The shimmer gradually ‘disintegrates’ things via combining and refracting DNA so you can imagine the kinds of twisted Thing-esque body horror and cross-species mutation that’s inflicted upon people and plants within it. Some of it is so intricately designed and perfect that you cant help but marvel at it. There’s an iridescent glare throughout the film that acts as a cancerous rainbow of sorts – wonderfully psychedelic visuals that pave the way for some inventive sequences, beautiful, but also utterly terrifying.

There’s one scene involving a bear that is probably one of the most unsettling moments I’ve ever seen in a film, ever. Garland is a master at work and a maestro of visceral horror. After all, aside from his stunning directorial debut Ex Machina, the man is also behind the screenplays for Danny Boyle’s 28 Days Later, Sunshine and The Beach.

Performances are also on point. The team are made up of intelligent, honest, and realistic characters whom you come to understand over the course of the film. Each of them suffering from depression and self-destruction in some form or another. The cast is talented and have clearly worked hard. Tessa Thompson is almost unrecognisable as timid physicist Josie Radek. Miles away from her drunken valkyrie in Thor: RagnarokPortman is fantastic as usual, and her relationship to Kane is realistic and 100% free of cheese.
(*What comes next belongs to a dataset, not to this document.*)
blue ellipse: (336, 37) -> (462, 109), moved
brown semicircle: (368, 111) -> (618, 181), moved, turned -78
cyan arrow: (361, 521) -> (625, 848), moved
Annihilation’s greatest strength is also its greatest weakness, and that’s its insanely cryptic final act. The lack of dialogue, and..modern dance? It made Paramount pictures question the film’s release and they even dubbed it as being ‘too intellectual’ – god forbid that cinema should be intellectual. Probably because they’d already taken a risk with Aronofsky’s Mother! in 2017 which was a similar film in terms of its unconventional and highly allegoric approach towards climate change, but failed dismally at the box office.

Very disappointing. I would’ve loved to have seen this on the big screen. Annihilation, like Mother! is a wonderfully crafted film that will be talked about for years to come. I have no hesitations in comparing this film to sci-fi classics of old. There’s even some Stanley Kubrick and Andrei Tarkovsky in there. There’s just so much to take away from this film. So many interpretations, and that’s the beauty of it.

Alex Garland has more than proved himself as an auteur to be reckoned with, and I can’t wait to see what he does next.

Annihilation is now available to watch on Netflix CZ.